Being skeptical as a scientist complements argumentative reasoning well, according to Wood.
“We, as scientists, have to look at all of the possibilities and then, based on the data, we come to a decision, and we support that decision using evidence,” Wood said. “When students can take the information in front of them, make sense of the information from different viewpoints, decide what they believe to be true, but most importantly back up their hypothesis with the data, they begin to understand what it is like to be a lifelong learner.
“If science teachers don’t find themselves constantly asking ‘Why?’ in their classrooms, I would dare say their students are not experiencing those higher levels of thinking that is imperative for students to be college- and career-ready after high school.”
Zeidler said that Kentucky is involved in a partnership with the Literacy Design Collaborative (LDC), and they offer resources to help teachers effectively implement the standards into daily instruction.
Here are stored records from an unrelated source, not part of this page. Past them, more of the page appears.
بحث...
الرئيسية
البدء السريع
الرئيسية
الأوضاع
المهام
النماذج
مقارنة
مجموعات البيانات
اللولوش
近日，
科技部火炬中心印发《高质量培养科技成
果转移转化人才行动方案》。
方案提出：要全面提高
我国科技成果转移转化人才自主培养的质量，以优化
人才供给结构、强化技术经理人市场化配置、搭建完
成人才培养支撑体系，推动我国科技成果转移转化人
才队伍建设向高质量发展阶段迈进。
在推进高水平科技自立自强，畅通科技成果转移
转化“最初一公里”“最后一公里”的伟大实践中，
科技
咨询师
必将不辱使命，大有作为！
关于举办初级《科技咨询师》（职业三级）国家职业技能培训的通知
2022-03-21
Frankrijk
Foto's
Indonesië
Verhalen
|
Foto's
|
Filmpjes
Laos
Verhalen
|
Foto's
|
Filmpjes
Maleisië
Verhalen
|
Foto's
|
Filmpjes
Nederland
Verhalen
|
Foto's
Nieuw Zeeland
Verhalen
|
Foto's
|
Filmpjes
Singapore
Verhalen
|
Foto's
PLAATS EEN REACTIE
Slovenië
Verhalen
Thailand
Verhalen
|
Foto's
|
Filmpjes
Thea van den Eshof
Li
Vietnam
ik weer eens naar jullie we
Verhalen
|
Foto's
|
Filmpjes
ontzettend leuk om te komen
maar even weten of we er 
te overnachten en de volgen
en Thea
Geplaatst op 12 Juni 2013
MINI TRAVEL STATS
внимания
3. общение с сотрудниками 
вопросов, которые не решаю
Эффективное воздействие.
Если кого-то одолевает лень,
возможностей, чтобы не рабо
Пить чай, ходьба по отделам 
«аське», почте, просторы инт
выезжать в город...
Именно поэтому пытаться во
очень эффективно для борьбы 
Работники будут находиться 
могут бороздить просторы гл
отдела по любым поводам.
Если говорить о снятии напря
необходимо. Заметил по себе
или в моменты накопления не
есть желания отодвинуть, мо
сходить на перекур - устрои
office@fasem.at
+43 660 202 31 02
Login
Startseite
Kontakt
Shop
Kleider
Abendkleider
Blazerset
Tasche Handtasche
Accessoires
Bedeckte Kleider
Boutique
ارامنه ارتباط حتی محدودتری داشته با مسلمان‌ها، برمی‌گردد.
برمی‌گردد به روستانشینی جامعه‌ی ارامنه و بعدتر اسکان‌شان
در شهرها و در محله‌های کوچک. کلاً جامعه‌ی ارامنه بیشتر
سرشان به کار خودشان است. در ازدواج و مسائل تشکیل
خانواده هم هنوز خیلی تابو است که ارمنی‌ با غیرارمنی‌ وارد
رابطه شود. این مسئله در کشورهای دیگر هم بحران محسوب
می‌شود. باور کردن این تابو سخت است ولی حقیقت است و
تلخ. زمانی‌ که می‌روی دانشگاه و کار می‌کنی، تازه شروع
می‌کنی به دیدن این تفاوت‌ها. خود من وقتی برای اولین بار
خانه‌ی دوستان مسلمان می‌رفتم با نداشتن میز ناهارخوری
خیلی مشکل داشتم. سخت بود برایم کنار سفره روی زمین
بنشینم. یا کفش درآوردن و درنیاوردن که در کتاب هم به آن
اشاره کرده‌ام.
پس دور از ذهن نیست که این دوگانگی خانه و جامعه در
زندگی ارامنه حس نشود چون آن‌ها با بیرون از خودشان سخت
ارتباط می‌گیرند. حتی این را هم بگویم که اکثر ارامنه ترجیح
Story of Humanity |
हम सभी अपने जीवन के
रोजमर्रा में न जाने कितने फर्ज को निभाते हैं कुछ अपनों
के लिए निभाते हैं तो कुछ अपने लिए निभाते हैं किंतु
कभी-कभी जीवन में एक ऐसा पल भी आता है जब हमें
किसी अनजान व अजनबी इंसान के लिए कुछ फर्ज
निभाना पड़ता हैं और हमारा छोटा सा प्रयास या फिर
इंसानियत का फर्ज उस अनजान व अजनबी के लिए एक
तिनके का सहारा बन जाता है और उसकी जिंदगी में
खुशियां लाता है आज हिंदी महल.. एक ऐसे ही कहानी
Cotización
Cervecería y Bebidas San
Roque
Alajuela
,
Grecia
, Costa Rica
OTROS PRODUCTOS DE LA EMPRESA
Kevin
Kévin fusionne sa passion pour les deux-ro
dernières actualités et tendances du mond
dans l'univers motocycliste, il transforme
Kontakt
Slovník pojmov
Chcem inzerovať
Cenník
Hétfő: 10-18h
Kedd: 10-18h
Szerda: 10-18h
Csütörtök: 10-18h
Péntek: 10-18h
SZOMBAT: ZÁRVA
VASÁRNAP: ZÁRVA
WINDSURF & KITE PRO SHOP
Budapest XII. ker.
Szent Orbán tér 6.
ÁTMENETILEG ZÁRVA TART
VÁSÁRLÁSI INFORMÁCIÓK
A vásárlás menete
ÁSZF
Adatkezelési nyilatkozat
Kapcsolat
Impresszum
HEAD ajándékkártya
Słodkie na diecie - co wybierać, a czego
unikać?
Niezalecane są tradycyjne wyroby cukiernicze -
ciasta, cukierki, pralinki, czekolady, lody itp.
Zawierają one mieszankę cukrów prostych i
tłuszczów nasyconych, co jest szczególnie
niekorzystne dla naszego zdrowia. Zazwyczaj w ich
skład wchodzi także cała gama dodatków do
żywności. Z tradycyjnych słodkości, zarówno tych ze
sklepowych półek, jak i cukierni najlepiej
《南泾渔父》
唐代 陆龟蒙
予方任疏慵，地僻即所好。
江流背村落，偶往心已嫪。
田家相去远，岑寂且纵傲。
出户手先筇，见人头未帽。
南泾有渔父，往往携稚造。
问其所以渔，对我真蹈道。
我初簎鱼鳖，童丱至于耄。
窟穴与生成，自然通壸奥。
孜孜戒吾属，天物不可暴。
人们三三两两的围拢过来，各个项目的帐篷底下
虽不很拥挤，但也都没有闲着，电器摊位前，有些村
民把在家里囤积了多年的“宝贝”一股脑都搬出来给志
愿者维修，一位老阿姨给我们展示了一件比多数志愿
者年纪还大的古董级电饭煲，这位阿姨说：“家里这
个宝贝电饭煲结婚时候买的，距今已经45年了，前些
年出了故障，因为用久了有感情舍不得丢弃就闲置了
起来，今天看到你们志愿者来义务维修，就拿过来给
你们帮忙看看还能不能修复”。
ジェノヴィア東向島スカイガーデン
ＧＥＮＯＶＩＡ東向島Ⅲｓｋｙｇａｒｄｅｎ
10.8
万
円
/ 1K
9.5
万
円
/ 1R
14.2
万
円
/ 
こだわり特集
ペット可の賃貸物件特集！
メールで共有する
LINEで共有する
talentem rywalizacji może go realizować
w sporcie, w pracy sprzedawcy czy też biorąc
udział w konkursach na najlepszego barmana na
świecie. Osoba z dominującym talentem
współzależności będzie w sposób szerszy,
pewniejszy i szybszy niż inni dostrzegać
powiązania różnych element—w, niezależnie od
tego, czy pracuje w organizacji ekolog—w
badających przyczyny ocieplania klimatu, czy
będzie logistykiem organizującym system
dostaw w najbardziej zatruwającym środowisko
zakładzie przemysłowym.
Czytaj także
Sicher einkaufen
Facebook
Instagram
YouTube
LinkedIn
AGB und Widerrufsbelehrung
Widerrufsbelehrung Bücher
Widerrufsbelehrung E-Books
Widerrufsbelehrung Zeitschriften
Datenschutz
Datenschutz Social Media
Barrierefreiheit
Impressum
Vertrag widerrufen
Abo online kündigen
“We are using the materials from the LDC to support the science teachers and will be sharing their LCD teaching tasks and student work with other teachers in our state through the Continuous Instructional Improvement Technology System (CIITS) and our PIMSER website,” Zeidler said.
Both Wood and Epperson agreed that all teachers need to embrace the changes the literacy standards for science bring.
“Jump on board or jump ship. At least that’s what I’d like to say,” Wood said. “The standards are different. There are things we enjoy teaching that are no longer considered core and there is other content that we have never taught that is going to be required.
“All school districts are experiencing end-of-course assessments for the first time,” Wood added. “We have all been Classroom Assessment for Student Learning- (CASL) trained. We are all more assessment literate than we ever thought possible. We are leaders by nature, and it is difficult for us to loosen the reins and allow students to manipulate their own learning. I would suggest embracing the new standards and instructional strategies one at a time. Implement something that isn’t so drastic, something a teacher can do comfortably. We are running a marathon, not sprinting, so pace yourself.”
Epperson believes science teachers will come to embrace the new standards.
“Once science teachers get the information, training and practice, they’ll see that this will bring about a greater depth of learning and teach our students to really think like scientists,” Epperson said.